[Start of Attachment]

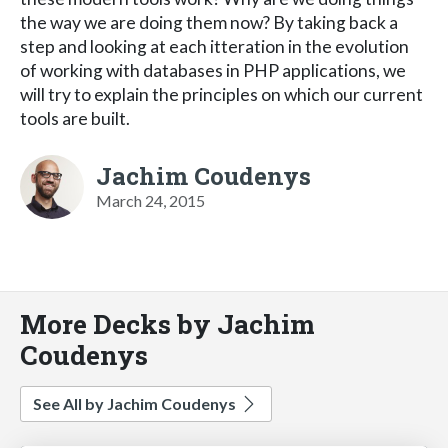
the way we are doing them now? By taking back a
step and looking at each itteration in the evolution
of working with databases in PHP applications, we
will try to explain the principles on which our current
tools are built.
Jachim Coudenys
March 24, 2015
More Decks by Jachim
Coudenys
See All by Jachim Coudenys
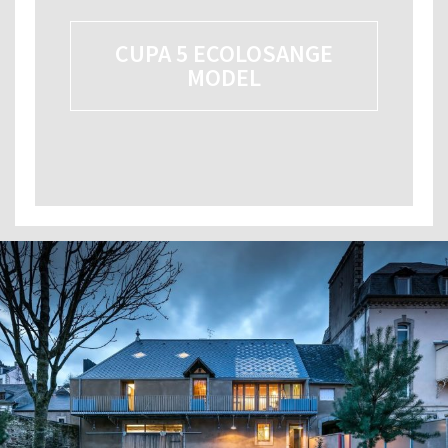
CUPA 5 ECOLOSANGE
MODEL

[End of Attachment]

:: About this exercise ::
Can you give the text from the entries again with "databases" replaced by "data stores", everything else unchanged and the pictures left out?

:: Result below ::
the way we are doing them now? By taking back a
step and looking at each itteration in the evolution
of working with data stores in PHP applications, we
will try to explain the principles on which our current
tools are built.
Jachim Coudenys
March 24, 2015
More Decks by Jachim
Coudenys
See All by Jachim Coudenys
CUPA 5 ECOLOSANGE
MODEL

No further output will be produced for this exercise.